_Document section_
•••

# Best Slingshot Under 40 Bucks?



## Nickricebass

Hey there everyone. I have been snooping around this forum for a month or so and it seems like you guys have this all figured out. My question for all of you is; if you only had $40 what slingshot would you buy? (No DIYs).

It seems like it is between flippingout's polymer creations, one of the PS series from A+, or a pocket preditor made of polymer.

Thanks.


----------



## lightgeoduck

All excellent choices that you have selected.. If you go to the Vendor's section here on SSF I can say any slingshot posted there, for the price you are looking for, will be quality.

Best is in the eyes of the beholder, but quality can always be suggested.

Good luck and welcome.

Oh FYI you most likely will buy more later, so dont rack your head on the wall about it







... then you will start making your own, opening another craze for yourself.

LGD


----------



## Sofreto

I agree with LGD...anyone of those is fine...I have each of those and they are great...all do nice work...Welcome to the community.


----------



## Acedoc

for my starter i got the axiom from nathan. an absolute blast and good support by vendor. it shakes of fork hits even with .38 lead.
for my next one i have a bill hays HTS G10 in the pipeline.
then it will be back to nathan for one of his real high end babes.


----------



## Acedoc

sorry , typo read off for of.


----------



## LVO

lightgeoduck said:


> All excellent choices that you have selected.. If you go to the Vendor's section here on SSF I can say any slingshot posted there, for the price you are looking for, will be quality.
> 
> Best is in the eyes of the beholder, but quality can always be suggested.
> 
> Good luck and welcome.
> 
> Oh FYI you most likely will buy more later, so dont rack your head on the wall about it
> 
> 
> 
> 
> 
> 
> 
> ... then you will start making your own, opening another craze for yourself.
> 
> LGD


Like the Duck said, just get one of those. They're great. LOT of quality makers out there. You'll buy more and then you'll start building.
Congratulations on your new addiction!


----------



## All Buns Glazing

Axiom polymer from flippin out. For my money, and with only one slingshot in my quiver, no doubt for me.


----------



## Henry the Hermit

advitya said:


> sorry , typo read off for of.


You can edit your posts when you make a typo.


----------



## rockslinger

LVO said:


> All excellent choices that you have selected.. If you go to the Vendor's section here on SSF I can say any slingshot posted there, for the price you are looking for, will be quality.

•••

_Data records_

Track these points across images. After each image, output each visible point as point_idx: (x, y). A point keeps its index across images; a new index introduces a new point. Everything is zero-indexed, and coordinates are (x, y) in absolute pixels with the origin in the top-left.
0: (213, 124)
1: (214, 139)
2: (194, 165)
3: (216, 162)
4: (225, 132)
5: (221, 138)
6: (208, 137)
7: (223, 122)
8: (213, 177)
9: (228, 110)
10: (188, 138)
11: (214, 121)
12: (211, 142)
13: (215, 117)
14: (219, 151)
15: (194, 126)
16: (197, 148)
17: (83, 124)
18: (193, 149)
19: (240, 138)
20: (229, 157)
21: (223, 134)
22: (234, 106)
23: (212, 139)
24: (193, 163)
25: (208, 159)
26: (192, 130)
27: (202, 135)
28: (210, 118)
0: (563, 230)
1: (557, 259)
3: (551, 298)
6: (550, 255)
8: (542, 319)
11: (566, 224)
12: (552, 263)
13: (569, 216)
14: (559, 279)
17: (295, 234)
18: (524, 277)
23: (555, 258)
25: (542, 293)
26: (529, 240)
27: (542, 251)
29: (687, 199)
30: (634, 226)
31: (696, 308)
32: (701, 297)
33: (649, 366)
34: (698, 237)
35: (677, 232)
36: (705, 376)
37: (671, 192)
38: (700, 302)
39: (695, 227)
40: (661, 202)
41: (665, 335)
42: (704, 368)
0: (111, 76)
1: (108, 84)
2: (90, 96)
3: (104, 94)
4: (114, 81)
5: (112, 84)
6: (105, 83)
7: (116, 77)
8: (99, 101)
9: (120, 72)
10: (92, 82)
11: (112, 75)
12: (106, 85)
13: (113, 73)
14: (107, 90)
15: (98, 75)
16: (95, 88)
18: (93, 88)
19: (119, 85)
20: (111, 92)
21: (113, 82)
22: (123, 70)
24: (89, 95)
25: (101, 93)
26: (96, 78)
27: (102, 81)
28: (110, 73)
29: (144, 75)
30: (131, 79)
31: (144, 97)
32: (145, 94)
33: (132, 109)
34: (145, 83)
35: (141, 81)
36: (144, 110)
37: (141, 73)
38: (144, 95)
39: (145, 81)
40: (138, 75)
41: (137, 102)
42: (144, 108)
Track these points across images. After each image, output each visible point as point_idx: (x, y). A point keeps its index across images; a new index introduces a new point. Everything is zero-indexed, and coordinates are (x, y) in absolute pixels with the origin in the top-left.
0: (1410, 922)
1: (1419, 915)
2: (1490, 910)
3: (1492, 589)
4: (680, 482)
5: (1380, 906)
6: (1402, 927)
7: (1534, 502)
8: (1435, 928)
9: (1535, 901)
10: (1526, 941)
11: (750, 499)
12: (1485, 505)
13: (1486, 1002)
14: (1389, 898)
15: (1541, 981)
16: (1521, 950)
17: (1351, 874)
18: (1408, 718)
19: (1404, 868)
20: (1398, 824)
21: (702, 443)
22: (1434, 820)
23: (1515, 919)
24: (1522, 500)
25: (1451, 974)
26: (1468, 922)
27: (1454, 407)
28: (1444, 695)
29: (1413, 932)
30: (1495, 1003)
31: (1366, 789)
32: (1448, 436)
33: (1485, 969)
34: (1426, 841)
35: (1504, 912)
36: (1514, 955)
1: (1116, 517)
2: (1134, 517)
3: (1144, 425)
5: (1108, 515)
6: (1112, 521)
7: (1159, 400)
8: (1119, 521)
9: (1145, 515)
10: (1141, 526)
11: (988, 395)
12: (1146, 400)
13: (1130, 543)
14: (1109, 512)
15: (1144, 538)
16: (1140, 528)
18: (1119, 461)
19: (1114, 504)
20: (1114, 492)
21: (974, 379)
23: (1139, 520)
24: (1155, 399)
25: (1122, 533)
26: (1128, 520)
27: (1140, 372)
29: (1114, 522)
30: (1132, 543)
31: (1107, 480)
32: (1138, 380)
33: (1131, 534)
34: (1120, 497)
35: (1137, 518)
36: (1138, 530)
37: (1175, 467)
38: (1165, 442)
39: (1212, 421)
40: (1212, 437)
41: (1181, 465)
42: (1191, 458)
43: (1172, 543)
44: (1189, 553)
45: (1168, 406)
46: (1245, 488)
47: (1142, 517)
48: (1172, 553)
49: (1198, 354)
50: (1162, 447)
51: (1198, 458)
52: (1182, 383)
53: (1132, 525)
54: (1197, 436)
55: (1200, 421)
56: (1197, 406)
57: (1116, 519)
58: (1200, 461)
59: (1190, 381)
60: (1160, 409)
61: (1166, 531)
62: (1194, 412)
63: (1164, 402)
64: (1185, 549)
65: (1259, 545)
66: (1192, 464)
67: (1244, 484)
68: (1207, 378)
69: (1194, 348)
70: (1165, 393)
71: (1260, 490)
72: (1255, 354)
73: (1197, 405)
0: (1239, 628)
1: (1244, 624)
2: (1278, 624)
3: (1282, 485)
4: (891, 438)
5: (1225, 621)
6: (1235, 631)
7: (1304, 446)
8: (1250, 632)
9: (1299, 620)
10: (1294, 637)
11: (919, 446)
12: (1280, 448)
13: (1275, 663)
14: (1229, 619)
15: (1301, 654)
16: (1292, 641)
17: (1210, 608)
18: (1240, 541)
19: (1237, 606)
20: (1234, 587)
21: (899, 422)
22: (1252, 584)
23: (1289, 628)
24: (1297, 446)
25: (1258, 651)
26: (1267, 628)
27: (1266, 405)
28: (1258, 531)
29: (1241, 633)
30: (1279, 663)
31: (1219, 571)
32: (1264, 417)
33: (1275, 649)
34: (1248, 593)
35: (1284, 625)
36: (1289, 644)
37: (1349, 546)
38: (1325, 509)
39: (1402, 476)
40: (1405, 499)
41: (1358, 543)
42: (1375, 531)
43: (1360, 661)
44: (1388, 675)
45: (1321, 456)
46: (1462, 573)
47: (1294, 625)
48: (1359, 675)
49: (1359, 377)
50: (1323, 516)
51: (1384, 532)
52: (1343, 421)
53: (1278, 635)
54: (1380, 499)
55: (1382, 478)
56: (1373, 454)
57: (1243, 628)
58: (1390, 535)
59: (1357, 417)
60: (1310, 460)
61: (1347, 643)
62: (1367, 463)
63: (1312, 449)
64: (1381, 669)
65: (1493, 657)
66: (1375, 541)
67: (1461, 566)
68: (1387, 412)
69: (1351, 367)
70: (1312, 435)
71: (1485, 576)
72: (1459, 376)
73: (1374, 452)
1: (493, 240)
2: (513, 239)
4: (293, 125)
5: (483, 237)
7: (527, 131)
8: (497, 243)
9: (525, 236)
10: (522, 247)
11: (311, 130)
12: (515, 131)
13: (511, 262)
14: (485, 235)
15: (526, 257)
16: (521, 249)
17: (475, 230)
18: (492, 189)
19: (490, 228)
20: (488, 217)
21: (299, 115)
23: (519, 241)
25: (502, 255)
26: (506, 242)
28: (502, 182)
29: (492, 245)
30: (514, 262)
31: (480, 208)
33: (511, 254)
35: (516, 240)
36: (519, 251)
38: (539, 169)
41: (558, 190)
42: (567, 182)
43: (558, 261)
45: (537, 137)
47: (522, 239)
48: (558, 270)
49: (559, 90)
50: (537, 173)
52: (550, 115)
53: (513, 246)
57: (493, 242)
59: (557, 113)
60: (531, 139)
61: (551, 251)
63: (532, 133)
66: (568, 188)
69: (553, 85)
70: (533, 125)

•••

_Check your understanding_
a: Based on the slingshot forum thread, mark each statement yes or no, quoting the deciding words: (i) The original poster rules out slingshots built by the buyer. (ii) Acedoc's starter slingshot was a Bill Hays HTS G10. (iii) Sofreto owns each of the slingshots the original poster named.
b: In the slingshot forum thread, why does lightgeoduck tell the original poster not to "rack your head on the wall about it"? Answer in one to three sentences.
c: From the slingshot forum thread, output the passage between "I agree with" and "with .38 lead.", inclusive.

_Solutions to the exercise_
a:
(i) Yes: "(No DIYs)."
(ii) No: "for my starter i got the axiom from nathan" and "for my next one i have a bill hays HTS G10 in the pipeline."
(iii) Yes: "I have each of those and they are great."

b: lightgeoduck says the original poster will most likely buy more slingshots later, so the first choice doesn't need much worry. The post adds that the poster will then start making slingshots, too.

c:
I agree with LGD...anyone of those is fine...I have each of those and they are great...all do nice work...Welcome to the community.


----------



## Acedoc

for my starter i got the axiom from nathan. an absolute blast and good support by vendor. it shakes of fork hits even with .38 lead.